Sometimes shoveling snow requires great effort– enormous amounts of muscle, time, and effort, effort that wears me out.  Really “putting my back into it” is required.  Other times, though, this task requires different muscles, different techniques, less time.  Sometimes it falls in between.

Shoveling that morning, I am reminded of what it’s like working with students.  Like snowfalls, no two are alike.  To help kids grow as writers and readers, some require more effort, more time.  Some require different methods, approaches, levels of patience and exertion.  Still others progress more quickly, and teaching them can feel a little like pushing powdered sugar off the driveway.

I wonder if all of us who teach realize this? I think to myself.  We must…right?

Bending down with my shovel, I thank the snow for these thoughts.

Slice of Life Challenge day 10 #sol18

Sometimes movies get us thinking…

There is a saying in the basketball world: “How you play is who you are.”  This adage has been uttered in musical circles, as well.

While putting together some lunch on yet another snow day this week, the song “Say Goodbye to Hollywood” by Billy Joel began to play in my house.  As a longtime fan, I have always loved this song.  But the other night, I watched an incredibly powerful music documentary released last year entitled, “Hired Gun.”  This film, by way of interviews, old footage, and music, tells the story of the behind-the-scenes, unknown heroes of many of our favorite songs over the past several decades.


Being a musician, I know the music industry can be shady. But to hear the stories of such greats as Liberty DeVitto, Billy Joel’s drummer for 30 years, broke my heart.  By means of news stories and interviews with two members from Billy Joel’s old band (Liberty DeVitto and Russell Javors, ever heard of them? Me neither.), the movie chronicles the untold story of Billy Joel’s success; and how Billy, after many years touring and recording with his band, decided to suddenly fire his guitarist Javors and his bassist, Doug Stegmeyer for no reason, no warning, and no explanation.  Eventually, DeVitto was fired too- after 30 years of loyal contribution.  The devastation caused by these firings, incidentally, is believed to have been a key factor in Stegmeyer’s tragic suicide in 1995.

Other stories were exposed in the movie, too.  Stories of songs and stars and unsung musical monsters (for those of you unfamiliar, ‘monster’ is a good thing in music).  When the movie ended, I closed my laptop and reflected. I thought about these super famous songs, by Billy Joel and others, that feature the playing of these incredible musicians, these “hired guns.”  And yet, none of us know who any of them are.

Actions to take:
a) Print the blog post from "While putting together" to "past several decades.".
b) In the blog post, how long was Liberty DeVitto Billy Joel's drummer?
c) Continue the blog post about snow shoveling and the film "Hired Gun" after its final sentence.

Given material:
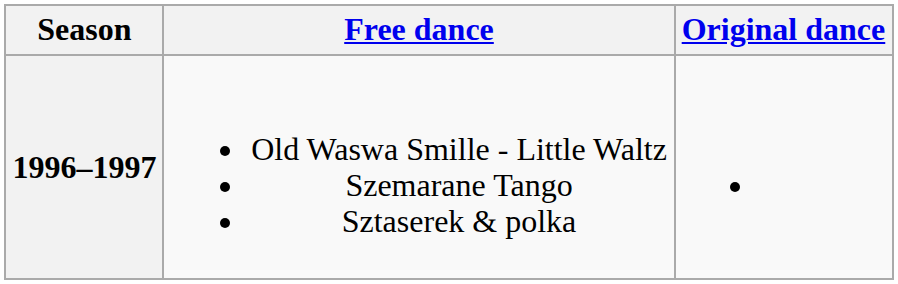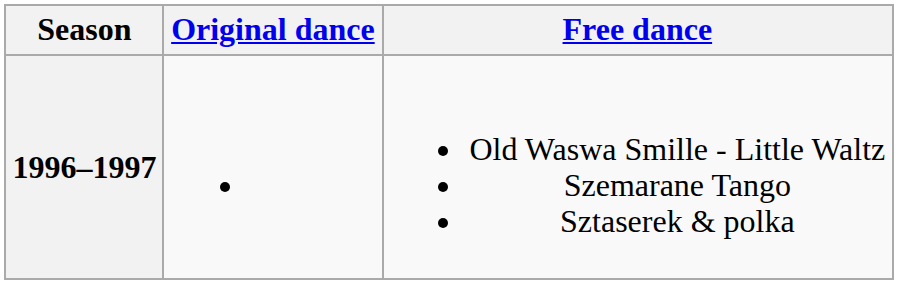columns swapped: Original dance <-> Free dance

Answers:
a)
While putting together some lunch on yet another snow day this week, the song “Say Goodbye to Hollywood” by Billy Joel began to play in my house.  As a longtime fan, I have always loved this song.  But the other night, I watched an incredibly powerful music documentary released last year entitled, “Hired Gun.”  This film, by way of interviews, old footage, and music, tells the story of the behind-the-scenes, unknown heroes of many of our favorite songs over the past several decades.

b) 30 years.

c)
Here’s a quick screenshot of the “Say Goodbye to Hollywood” credits from Wikipedia:


Where are the back line guys?  Sadly, this information that is shared with listeners and fans is typical.  It strikes me as odd that  “Format: 7″” takes a place in the credits here, and yet there is no listing of the people (besides Billy Joel) who brought this music to life for generations of listeners.  That takes some searching.

I know as educators, we sometimes feel like the hired guns must have felt and still feel.  Behind the scenes, we work everyday to make a difference.  To help our students be great.  To help them believe in themselves and succeed.  Just like those amazing guitarists, bassists, drummers, and keyboardists worked to make those stars who they became.

I think about that phrase: “How you play is who you are.”  Not sure it applies in every sense of those words.


Slice of Life Challenge day 9 #sol18

Playing with parallel structure and playful frustration today in a poem about snow days…


(above) view from bedroom into backyard, 7:04 a.m.

March Snow

First snow day
Greeted with guilty exuberance
What's one day?
Hot cocoa inside
Family time extended
    books, toys, baking

Fourth snow day
Met with mild resignation
What's another day, right?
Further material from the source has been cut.